### Dataset items
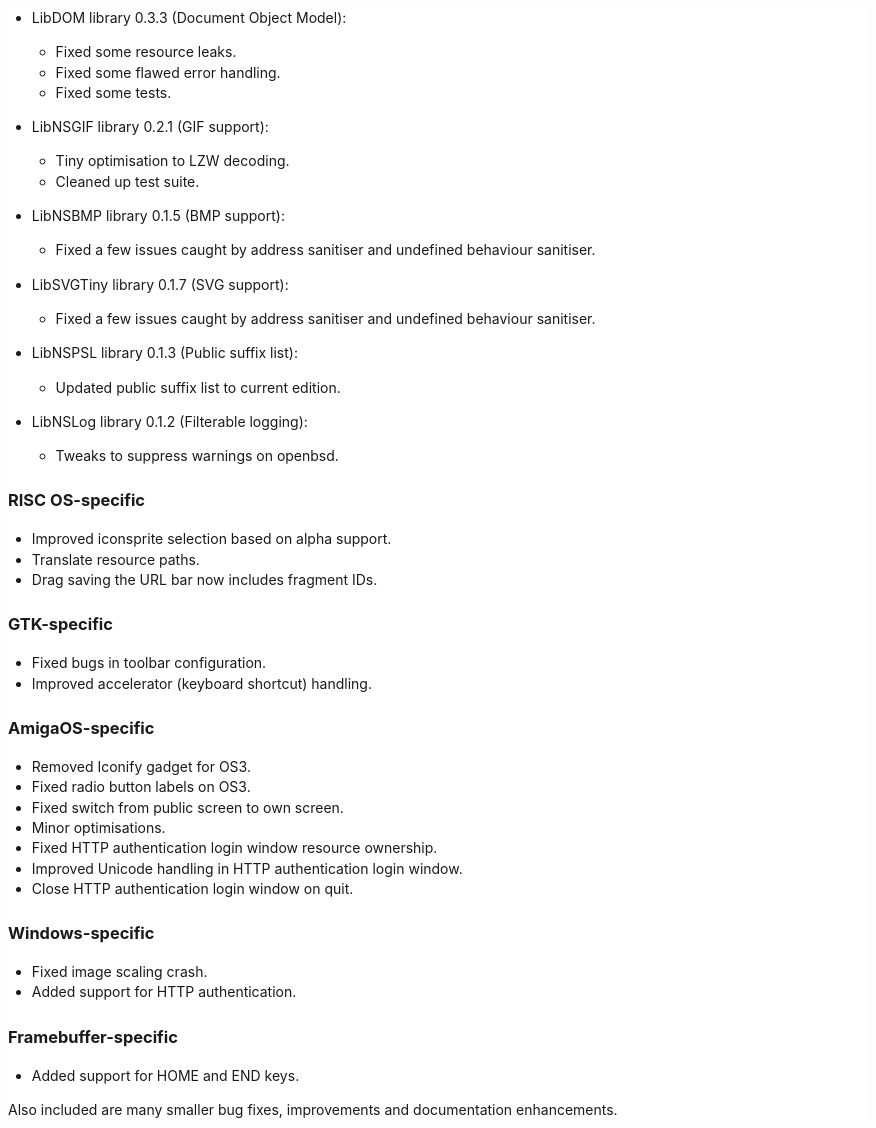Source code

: * LibDOM library 0.3.3 (Document Object Model):
  - Fixed some resource leaks.
  - Fixed some flawed error handling.
  - Fixed some tests.

* LibNSGIF library 0.2.1 (GIF support):
  - Tiny optimisation to LZW decoding.
  - Cleaned up test suite.

* LibNSBMP library 0.1.5 (BMP support):
  - Fixed a few issues caught by address sanitiser and
    undefined behaviour sanitiser.

* LibSVGTiny library 0.1.7 (SVG support):
  - Fixed a few issues caught by address sanitiser and
    undefined behaviour sanitiser.

* LibNSPSL library 0.1.3 (Public suffix list):
  - Updated public suffix list to current edition.

* LibNSLog library 0.1.2 (Filterable logging):
  - Tweaks to suppress warnings on openbsd.

### RISC OS-specific

* Improved iconsprite selection based on alpha support.
* Translate resource paths.
* Drag saving the URL bar now includes fragment IDs.

### GTK-specific

* Fixed bugs in toolbar configuration.
* Improved accelerator (keyboard shortcut) handling.

### AmigaOS-specific

* Removed Iconify gadget for OS3.
* Fixed radio button labels on OS3.
* Fixed switch from public screen to own screen.
* Minor optimisations.
* Fixed HTTP authentication login window resource ownership.
* Improved Unicode handling in HTTP authentication login window.
* Close HTTP authentication login window on quit.

### Windows-specific

* Fixed image scaling crash.
* Added support for HTTP authentication.

### Framebuffer-specific

* Added support for HOME and END keys.

Also included are many smaller bug fixes, improvements and
documentation enhancements.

### JOB ITEM
Filter the data above and list each line that contains the word "specific".

### TASK SOLUTION
### RISC OS-specific
### GTK-specific
### AmigaOS-specific
### Windows-specific
### Framebuffer-specific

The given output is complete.